WHAT NEEDS TO BE DONE =
Rewrite the lines below as a numbered list, from the line containing "38. 一位项目经理正在实施" through the end of the rows, and leave out any blank lines.

EXTRACTED INFORMATION =
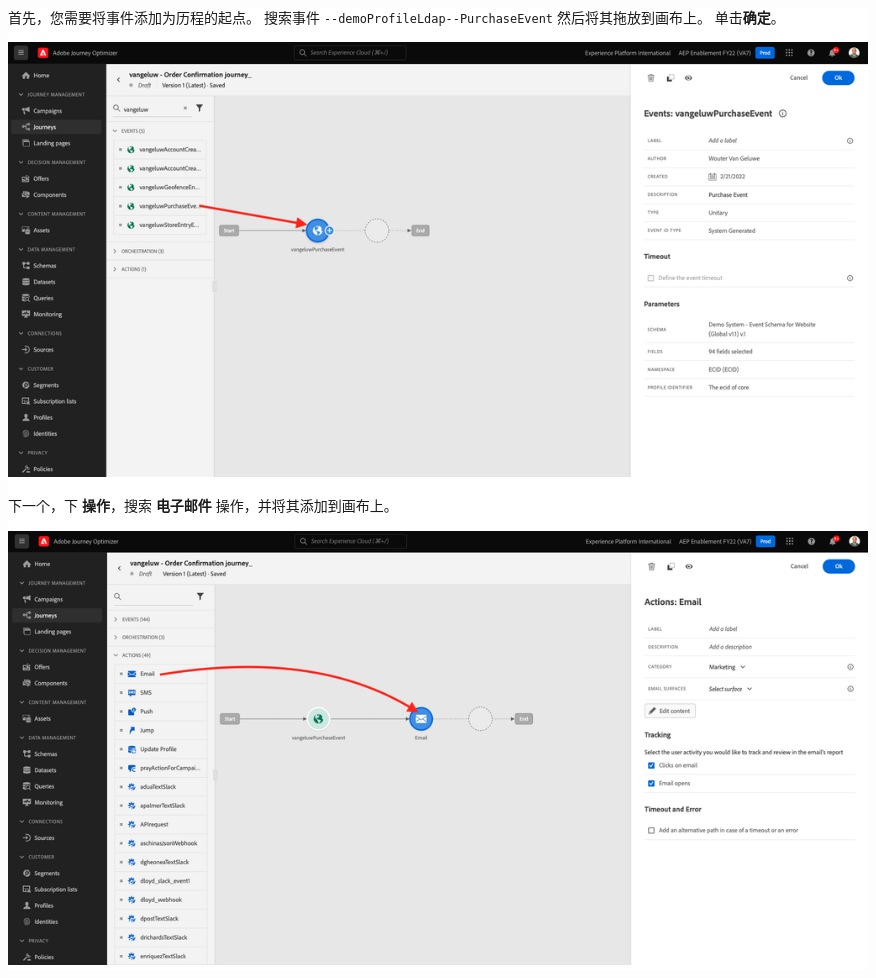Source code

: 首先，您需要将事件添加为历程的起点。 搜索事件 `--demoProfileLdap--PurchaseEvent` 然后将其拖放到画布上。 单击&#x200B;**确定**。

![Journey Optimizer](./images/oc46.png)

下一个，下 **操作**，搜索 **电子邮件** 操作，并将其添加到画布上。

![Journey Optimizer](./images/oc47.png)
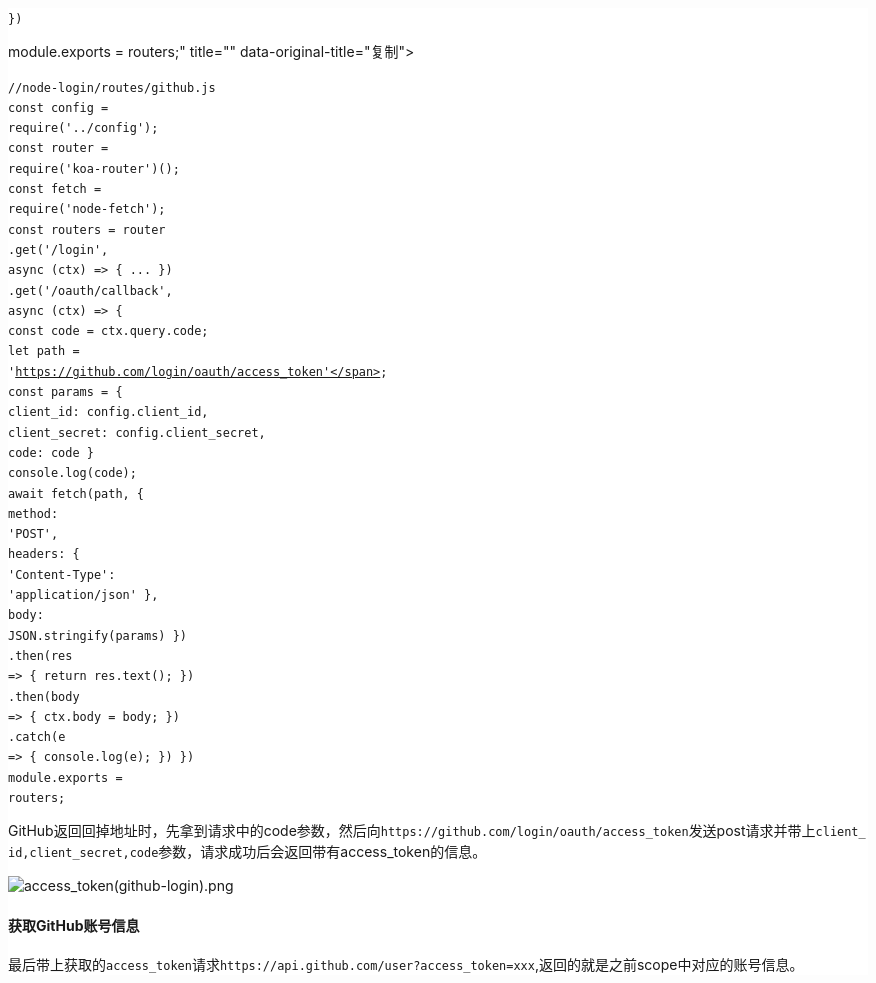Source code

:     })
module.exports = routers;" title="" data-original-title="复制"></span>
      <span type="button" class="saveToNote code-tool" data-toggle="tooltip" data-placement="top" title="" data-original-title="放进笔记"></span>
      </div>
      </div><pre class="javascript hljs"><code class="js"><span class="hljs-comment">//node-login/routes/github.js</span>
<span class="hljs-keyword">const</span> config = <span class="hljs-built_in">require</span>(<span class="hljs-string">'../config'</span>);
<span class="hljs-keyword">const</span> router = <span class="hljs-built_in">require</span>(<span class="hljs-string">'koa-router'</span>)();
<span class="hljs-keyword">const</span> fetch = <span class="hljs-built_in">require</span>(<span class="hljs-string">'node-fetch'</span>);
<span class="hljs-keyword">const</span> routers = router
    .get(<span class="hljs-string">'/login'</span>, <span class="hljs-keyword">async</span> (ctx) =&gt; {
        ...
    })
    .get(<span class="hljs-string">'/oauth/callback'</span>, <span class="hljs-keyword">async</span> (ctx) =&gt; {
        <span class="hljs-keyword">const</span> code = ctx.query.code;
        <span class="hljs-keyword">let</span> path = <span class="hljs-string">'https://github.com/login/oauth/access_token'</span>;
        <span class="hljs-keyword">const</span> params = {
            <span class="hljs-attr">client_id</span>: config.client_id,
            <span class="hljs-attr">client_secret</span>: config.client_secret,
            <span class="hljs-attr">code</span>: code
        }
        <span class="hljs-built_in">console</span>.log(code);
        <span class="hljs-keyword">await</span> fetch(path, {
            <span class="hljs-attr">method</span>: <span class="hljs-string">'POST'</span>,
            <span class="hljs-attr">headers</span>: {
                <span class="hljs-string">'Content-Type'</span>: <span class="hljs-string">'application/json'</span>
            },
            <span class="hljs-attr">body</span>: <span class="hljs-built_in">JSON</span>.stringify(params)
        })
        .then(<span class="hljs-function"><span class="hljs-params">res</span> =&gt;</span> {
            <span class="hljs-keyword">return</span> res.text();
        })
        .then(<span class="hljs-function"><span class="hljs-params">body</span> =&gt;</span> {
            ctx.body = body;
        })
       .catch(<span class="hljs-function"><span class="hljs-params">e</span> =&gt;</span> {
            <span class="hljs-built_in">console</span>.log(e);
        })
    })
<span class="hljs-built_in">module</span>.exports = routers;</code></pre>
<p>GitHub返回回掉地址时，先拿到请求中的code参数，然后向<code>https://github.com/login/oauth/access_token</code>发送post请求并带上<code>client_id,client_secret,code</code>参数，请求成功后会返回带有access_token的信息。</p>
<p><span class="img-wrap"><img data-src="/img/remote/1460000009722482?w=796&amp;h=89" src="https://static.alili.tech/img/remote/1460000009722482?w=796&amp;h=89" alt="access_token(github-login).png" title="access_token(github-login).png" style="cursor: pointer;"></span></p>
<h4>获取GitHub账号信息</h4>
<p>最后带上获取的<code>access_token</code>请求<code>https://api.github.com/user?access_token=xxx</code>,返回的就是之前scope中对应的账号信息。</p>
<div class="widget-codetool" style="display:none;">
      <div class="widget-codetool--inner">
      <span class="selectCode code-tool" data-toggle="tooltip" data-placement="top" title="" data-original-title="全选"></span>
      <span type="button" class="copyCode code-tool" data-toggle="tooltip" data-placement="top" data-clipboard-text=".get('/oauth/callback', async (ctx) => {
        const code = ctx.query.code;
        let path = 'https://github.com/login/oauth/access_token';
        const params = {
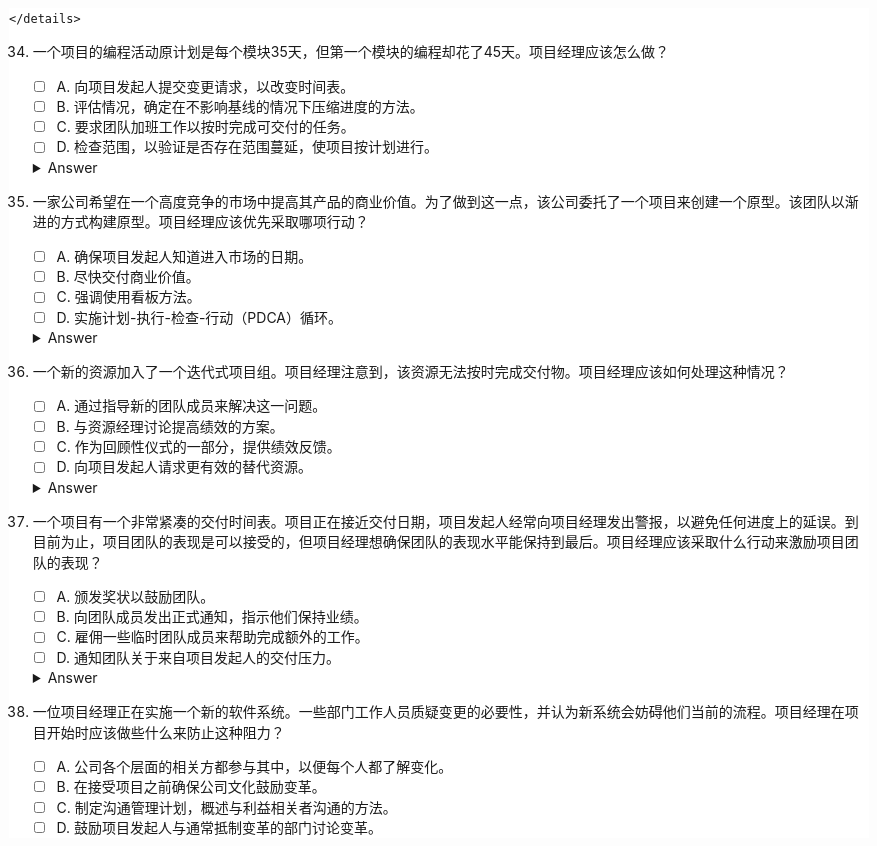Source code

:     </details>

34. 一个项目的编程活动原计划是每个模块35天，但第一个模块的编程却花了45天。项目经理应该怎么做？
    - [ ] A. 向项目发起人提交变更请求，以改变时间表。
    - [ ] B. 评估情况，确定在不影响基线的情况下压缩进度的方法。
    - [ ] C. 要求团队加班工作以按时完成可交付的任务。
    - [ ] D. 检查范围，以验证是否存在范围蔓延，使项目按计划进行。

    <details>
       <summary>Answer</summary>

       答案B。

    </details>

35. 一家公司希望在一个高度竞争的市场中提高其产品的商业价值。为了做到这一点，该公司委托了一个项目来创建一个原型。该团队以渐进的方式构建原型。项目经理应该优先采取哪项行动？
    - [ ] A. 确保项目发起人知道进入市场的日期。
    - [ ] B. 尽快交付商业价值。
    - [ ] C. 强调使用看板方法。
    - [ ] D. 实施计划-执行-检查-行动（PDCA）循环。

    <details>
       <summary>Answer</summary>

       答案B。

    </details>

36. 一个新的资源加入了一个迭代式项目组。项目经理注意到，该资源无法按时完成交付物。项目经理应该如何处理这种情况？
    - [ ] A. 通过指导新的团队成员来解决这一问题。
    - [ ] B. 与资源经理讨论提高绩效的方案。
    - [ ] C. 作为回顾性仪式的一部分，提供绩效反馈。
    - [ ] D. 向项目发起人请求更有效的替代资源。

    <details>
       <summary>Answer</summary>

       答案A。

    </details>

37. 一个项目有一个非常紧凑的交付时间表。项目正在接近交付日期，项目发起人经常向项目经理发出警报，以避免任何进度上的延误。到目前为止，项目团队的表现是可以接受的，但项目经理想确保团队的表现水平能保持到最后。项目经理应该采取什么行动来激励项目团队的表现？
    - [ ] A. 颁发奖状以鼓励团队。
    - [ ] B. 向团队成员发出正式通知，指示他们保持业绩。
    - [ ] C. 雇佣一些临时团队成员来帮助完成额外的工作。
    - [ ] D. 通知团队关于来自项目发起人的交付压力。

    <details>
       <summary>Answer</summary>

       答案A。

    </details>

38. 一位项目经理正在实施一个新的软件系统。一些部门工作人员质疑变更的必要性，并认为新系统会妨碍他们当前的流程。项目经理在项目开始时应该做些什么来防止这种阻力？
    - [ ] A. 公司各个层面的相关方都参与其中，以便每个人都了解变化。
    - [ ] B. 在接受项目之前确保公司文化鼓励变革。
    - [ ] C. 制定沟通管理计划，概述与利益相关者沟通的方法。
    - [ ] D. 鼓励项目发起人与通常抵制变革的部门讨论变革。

TASK RESPONSE =
1. 38. 一位项目经理正在实施一个新的软件系统。一些部门工作人员质疑变更的必要性，并认为新系统会妨碍他们当前的流程。项目经理在项目开始时应该做些什么来防止这种阻力？
2.     - [ ] A. 公司各个层面的相关方都参与其中，以便每个人都了解变化。
3.     - [ ] B. 在接受项目之前确保公司文化鼓励变革。
4.     - [ ] C. 制定沟通管理计划，概述与利益相关者沟通的方法。
5.     - [ ] D. 鼓励项目发起人与通常抵制变革的部门讨论变革。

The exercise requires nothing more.